- **Task statement**: Write out every entry below word for word, leaving nothing out.

(Data extracts begins)

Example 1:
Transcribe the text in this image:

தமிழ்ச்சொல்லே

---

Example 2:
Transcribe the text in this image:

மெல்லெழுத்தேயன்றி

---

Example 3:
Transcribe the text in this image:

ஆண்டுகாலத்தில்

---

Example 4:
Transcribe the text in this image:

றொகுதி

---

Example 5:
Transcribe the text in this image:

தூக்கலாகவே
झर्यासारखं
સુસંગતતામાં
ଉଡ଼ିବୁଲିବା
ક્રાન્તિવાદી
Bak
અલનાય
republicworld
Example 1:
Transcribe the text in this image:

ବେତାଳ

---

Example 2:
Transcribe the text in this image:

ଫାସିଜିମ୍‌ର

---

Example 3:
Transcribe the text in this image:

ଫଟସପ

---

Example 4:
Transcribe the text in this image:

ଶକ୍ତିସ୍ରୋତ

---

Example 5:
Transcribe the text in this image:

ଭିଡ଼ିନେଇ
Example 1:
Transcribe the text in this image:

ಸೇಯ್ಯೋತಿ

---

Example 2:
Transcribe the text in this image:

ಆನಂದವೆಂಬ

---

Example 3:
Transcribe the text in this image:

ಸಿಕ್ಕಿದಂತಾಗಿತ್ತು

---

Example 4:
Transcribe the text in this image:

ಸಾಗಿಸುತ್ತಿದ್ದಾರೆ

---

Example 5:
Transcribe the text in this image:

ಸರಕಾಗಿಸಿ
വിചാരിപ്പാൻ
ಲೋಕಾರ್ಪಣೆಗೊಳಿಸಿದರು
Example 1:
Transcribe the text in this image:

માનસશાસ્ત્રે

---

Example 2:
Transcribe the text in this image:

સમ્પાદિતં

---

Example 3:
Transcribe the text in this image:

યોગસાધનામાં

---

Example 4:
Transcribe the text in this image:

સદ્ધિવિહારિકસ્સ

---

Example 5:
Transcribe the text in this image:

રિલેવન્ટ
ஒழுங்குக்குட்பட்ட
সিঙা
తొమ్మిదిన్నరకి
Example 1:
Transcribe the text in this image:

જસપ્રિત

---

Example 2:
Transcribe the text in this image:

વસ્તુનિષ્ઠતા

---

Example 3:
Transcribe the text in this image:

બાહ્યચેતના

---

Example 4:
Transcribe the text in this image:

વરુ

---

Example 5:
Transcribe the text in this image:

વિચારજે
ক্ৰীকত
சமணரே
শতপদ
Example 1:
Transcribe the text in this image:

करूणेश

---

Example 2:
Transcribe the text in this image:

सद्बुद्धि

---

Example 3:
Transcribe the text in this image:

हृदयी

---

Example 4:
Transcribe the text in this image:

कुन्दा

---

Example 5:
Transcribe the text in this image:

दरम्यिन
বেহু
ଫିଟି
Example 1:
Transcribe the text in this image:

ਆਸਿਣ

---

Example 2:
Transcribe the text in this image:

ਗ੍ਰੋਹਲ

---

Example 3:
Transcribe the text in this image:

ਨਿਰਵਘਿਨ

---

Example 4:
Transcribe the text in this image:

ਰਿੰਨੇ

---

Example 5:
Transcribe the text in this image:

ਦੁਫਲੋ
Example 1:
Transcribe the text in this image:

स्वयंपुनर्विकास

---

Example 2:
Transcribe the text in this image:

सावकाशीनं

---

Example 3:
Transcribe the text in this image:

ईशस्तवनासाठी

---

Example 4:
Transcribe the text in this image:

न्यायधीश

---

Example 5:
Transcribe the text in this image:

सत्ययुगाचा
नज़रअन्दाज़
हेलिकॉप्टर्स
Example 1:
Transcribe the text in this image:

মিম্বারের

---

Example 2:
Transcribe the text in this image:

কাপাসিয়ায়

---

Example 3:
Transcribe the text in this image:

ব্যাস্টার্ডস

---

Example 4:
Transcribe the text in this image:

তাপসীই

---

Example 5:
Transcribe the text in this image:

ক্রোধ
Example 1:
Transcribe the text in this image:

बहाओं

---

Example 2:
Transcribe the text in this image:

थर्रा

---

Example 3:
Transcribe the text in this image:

(Data extracts ends)

- **Reply**:
Example 1:
Transcribe the text in this image:

தமிழ்ச்சொல்லே

---

Example 2:
Transcribe the text in this image:

மெல்லெழுத்தேயன்றி

---

Example 3:
Transcribe the text in this image:

ஆண்டுகாலத்தில்

---

Example 4:
Transcribe the text in this image:

றொகுதி

---

Example 5:
Transcribe the text in this image:

தூக்கலாகவே
झर्यासारखं
સુસંગતતામાં
ଉଡ଼ିବୁଲିବା
ક્રાન્તિવાદી
Bak
અલનાય
republicworld
Example 1:
Transcribe the text in this image:

ବେତାଳ

---

Example 2:
Transcribe the text in this image:

ଫାସିଜିମ୍‌ର

---

Example 3:
Transcribe the text in this image:

ଫଟସପ

---

Example 4:
Transcribe the text in this image:

ଶକ୍ତିସ୍ରୋତ

---

Example 5:
Transcribe the text in this image:

ଭିଡ଼ିନେଇ
Example 1:
Transcribe the text in this image:

ಸೇಯ್ಯೋತಿ

---

Example 2:
Transcribe the text in this image:

ಆನಂದವೆಂಬ

---

Example 3:
Transcribe the text in this image:

ಸಿಕ್ಕಿದಂತಾಗಿತ್ತು

---

Example 4:
Transcribe the text in this image:

ಸಾಗಿಸುತ್ತಿದ್ದಾರೆ

---

Example 5:
Transcribe the text in this image:

ಸರಕಾಗಿಸಿ
വിചാരിപ്പാൻ
ಲೋಕಾರ್ಪಣೆಗೊಳಿಸಿದರು
Example 1:
Transcribe the text in this image:

માનસશાસ્ત્રે

---

Example 2:
Transcribe the text in this image:

સમ્પાદિતં

---

Example 3:
Transcribe the text in this image:

યોગસાધનામાં

---

Example 4:
Transcribe the text in this image:

સદ્ધિવિહારિકસ્સ

---

Example 5:
Transcribe the text in this image:

રિલેવન્ટ
ஒழுங்குக்குட்பட்ட
সিঙা
తొమ్మిదిన్నరకి
Example 1:
Transcribe the text in this image:

જસપ્રિત

---

Example 2:
Transcribe the text in this image:

વસ્તુનિષ્ઠતા

---

Example 3:
Transcribe the text in this image:

બાહ્યચેતના

---

Example 4:
Transcribe the text in this image:

વરુ

---

Example 5:
Transcribe the text in this image:

વિચારજે
ক্ৰীকত
சமணரே
শতপদ
Example 1:
Transcribe the text in this image:

करूणेश

---

Example 2:
Transcribe the text in this image:

सद्बुद्धि

---

Example 3:
Transcribe the text in this image:

हृदयी

---

Example 4:
Transcribe the text in this image:

कुन्दा

---

Example 5:
Transcribe the text in this image:

दरम्यिन
বেহু
ଫିଟି
Example 1:
Transcribe the text in this image:

ਆਸਿਣ

---

Example 2:
Transcribe the text in this image:

ਗ੍ਰੋਹਲ

---

Example 3:
Transcribe the text in this image:

ਨਿਰਵਘਿਨ

---

Example 4:
Transcribe the text in this image:

ਰਿੰਨੇ

---

Example 5:
Transcribe the text in this image:

ਦੁਫਲੋ
Example 1:
Transcribe the text in this image:

स्वयंपुनर्विकास

---

Example 2:
Transcribe the text in this image:

सावकाशीनं

---

Example 3:
Transcribe the text in this image:

ईशस्तवनासाठी

---

Example 4:
Transcribe the text in this image:

न्यायधीश

---

Example 5:
Transcribe the text in this image:

सत्ययुगाचा
नज़रअन्दाज़
हेलिकॉप्टर्स
Example 1:
Transcribe the text in this image:

মিম্বারের

---

Example 2:
Transcribe the text in this image:

কাপাসিয়ায়

---

Example 3:
Transcribe the text in this image:

ব্যাস্টার্ডস

---

Example 4:
Transcribe the text in this image:

তাপসীই

---

Example 5:
Transcribe the text in this image:

ক্রোধ
Example 1:
Transcribe the text in this image:

बहाओं

---

Example 2:
Transcribe the text in this image:

थर्रा

---

Example 3:
Transcribe the text in this image:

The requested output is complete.